Faced with attempts to modify the marijuana laws Nevada’s political leaders fell back on what are now, decades later, obviously clichéd and discredited notions. As explained by Galliher and Cross:
“A member of the assembly explained the difference between gambling and marihuana: “We feel gaming is an industry, not a vice like drugs. We don’t feel gaming is bad since we don’t engage in it—it doesn’t hurt us.” The president pro tem of the Senate said: “Marihuana is bad but alcohol is a fact of life. . . . If we would reduce penalties for drugs, the Nevada state government would be encouraging drug use.” A member of the Assembly explained: “Gambling and drinking are a financial boon to the state but marihuana doesn’t generate any revenue.”
“The majority leader of the Senate recalled: “Drug penalties in Nevada have been increased in the last 20 years and there is no sentiment at all in Las Vegas [his district] to decrease penalties.” Another senator claimed: “You can’t connect gambling and prostitution with liberalism—we are tough on all crime in Nevada.” The head of the legislative research department agreed: “This is the most conservative legislature in the United States and this shows up in our drug laws.” A number of police officers, judges, and other state officials emphasized the conservative character of Nevada, its citizens and legislature.”
Galliher and Cross conclude that blaming drug problems on outsiders was a convenient way to avoid moral responsibility, and that severe marijuana penalties were used by Nevada’s political leaders to demonstrate that despite legalized casino gambling and prostitution the state still had high moral standards.

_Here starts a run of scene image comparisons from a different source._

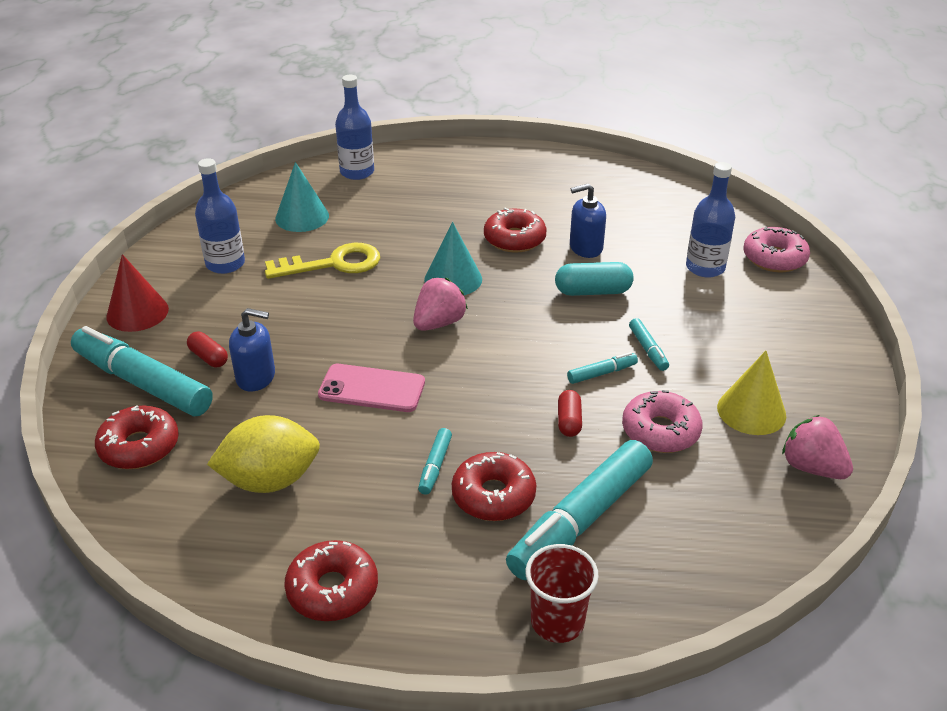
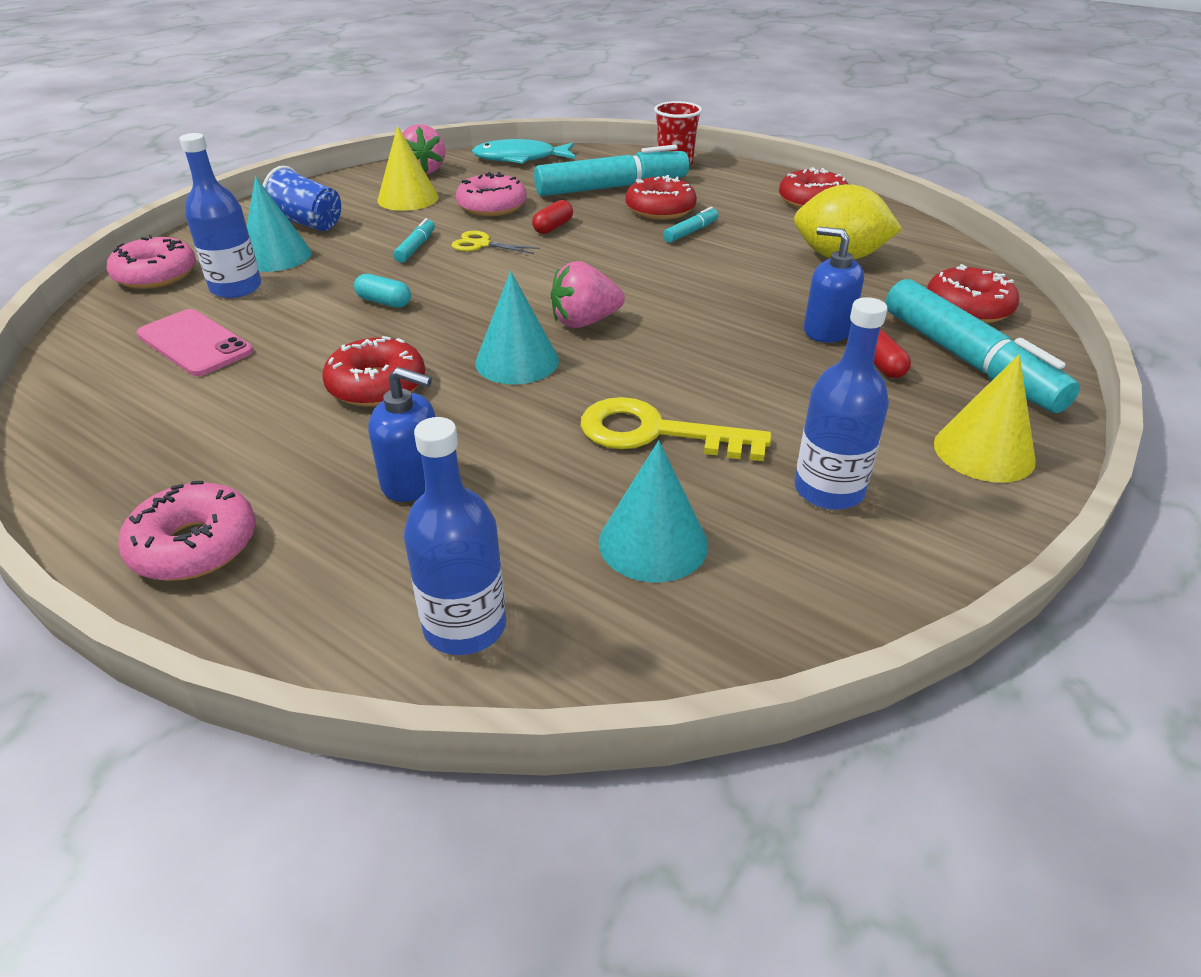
camera: 150 degrees left, 0 degrees up
(137, 312) = (984, 452): red cone -> yellow cone
(372, 388) = (706, 289): pink phone -> pink phone (194, 343)
(492, 161) = (194, 546): none -> pink donut
(585, 248) = (313, 346): blue soap dispenser -> blue soap dispenser (413, 481)
(593, 291) = (384, 302): turquoise capsule -> turquoise capsule, size x0.64
(602, 373) = (481, 244): turquoise marker -> yellow scissors
(732, 302) = (276, 256): none -> turquoise cone
(751, 544) = (520, 158): none -> turquoise fish
(773, 343) = (308, 224): none -> blue cup

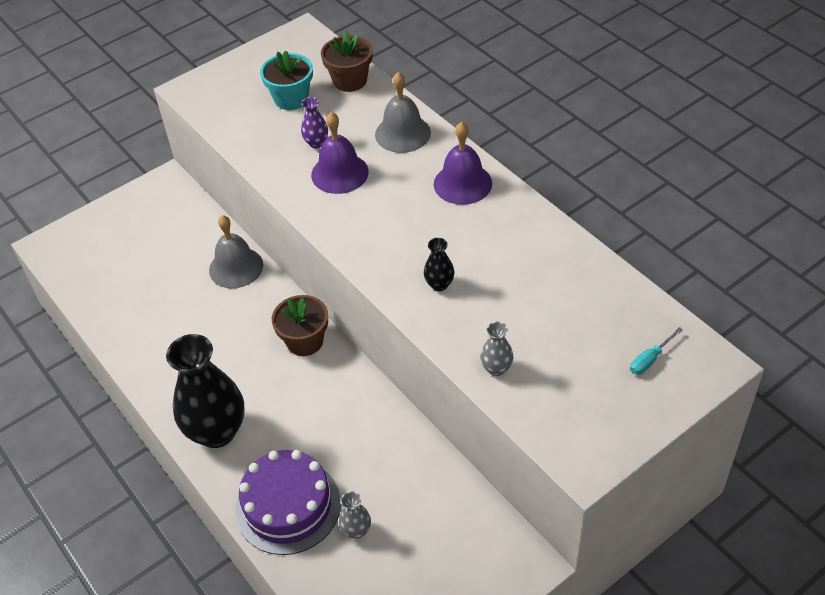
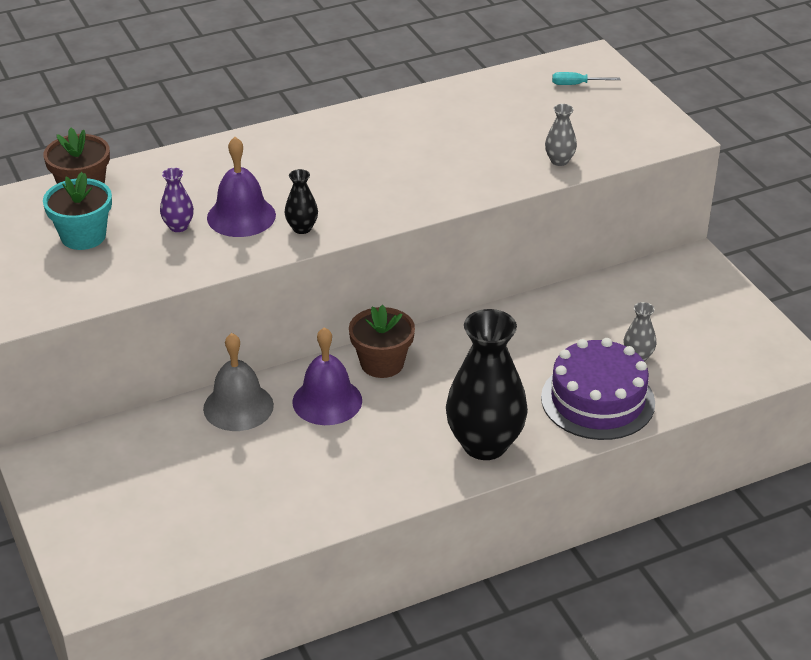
camera: 80 degrees left, 10 degrees down
(402, 133) = (202, 166): grey bell -> none
(439, 284) = (441, 176): black vase -> black vase (302, 228)
(462, 183) = (306, 141): purple bell -> purple bell (327, 401)
(650, 359) = (577, 84): turquoise screwdriver -> turquoise screwdriver turned 120 degrees clockwise

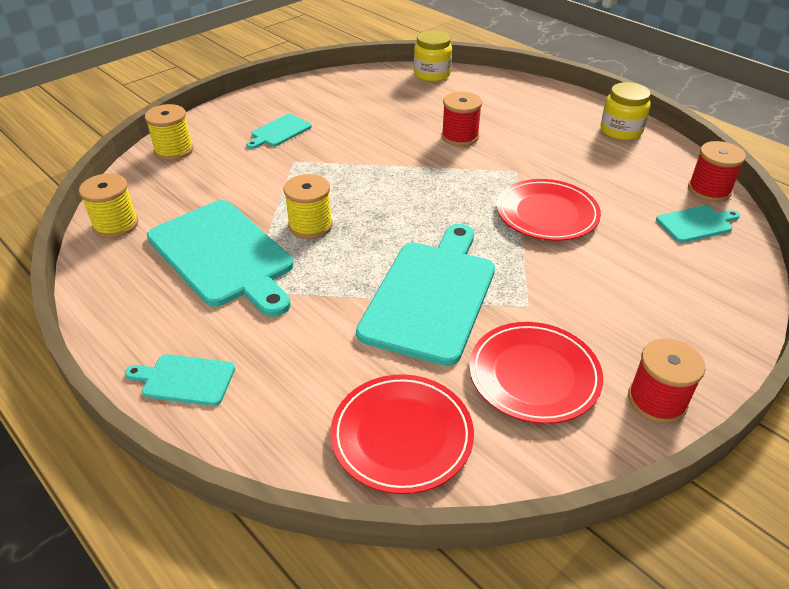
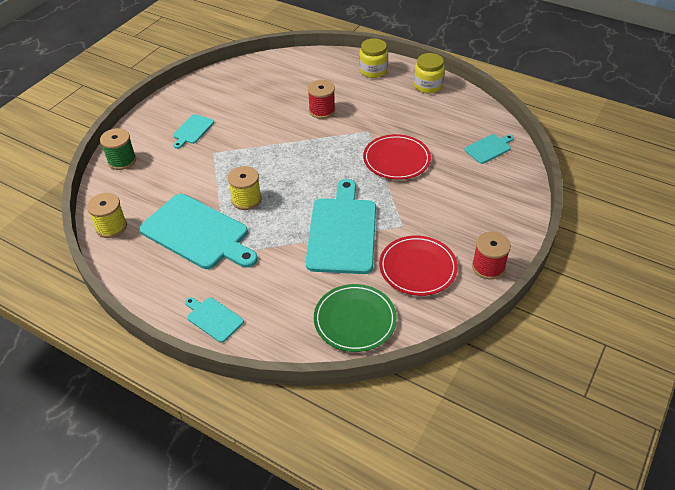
camera: 15 degrees left, 5 degrees up
(174, 150) = (122, 160): yellow spool -> green spool
(185, 379) = (213, 318): turquoise cutting board -> turquoise cutting board turned 45 degrees clockwise
(402, 436) = (355, 320): red plate -> green plate
(432, 74) = (284, 60): yellow jar -> yellow jar (373, 70)
(709, 190) = (492, 122): red spool -> none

However, one of the things made clear from Galliher and Cross’ research is that in this time period Nevada “seldom enforces a law which would require severe legal action against local citizens.” In other words, this is an extreme case of the still familiar argument that it’s okay to criminalize marijuana because no one really gets sent to prison for it and the symbolism is useful.
Nevada has come a long way since 1982, and the state deserves praise for decriminalizing marijuana possession, legalizing medical marijuana, and for the current vote on marijuana legalization. Their history, though, is a vivid reminder of the hypocrisy of marijuana prohibition and the moral bankruptcy of many of its supporters today who fall back on the same arguments Nevadans used to defend the nation’s most severe marijuana laws in the early 1980s to oppose legalization today.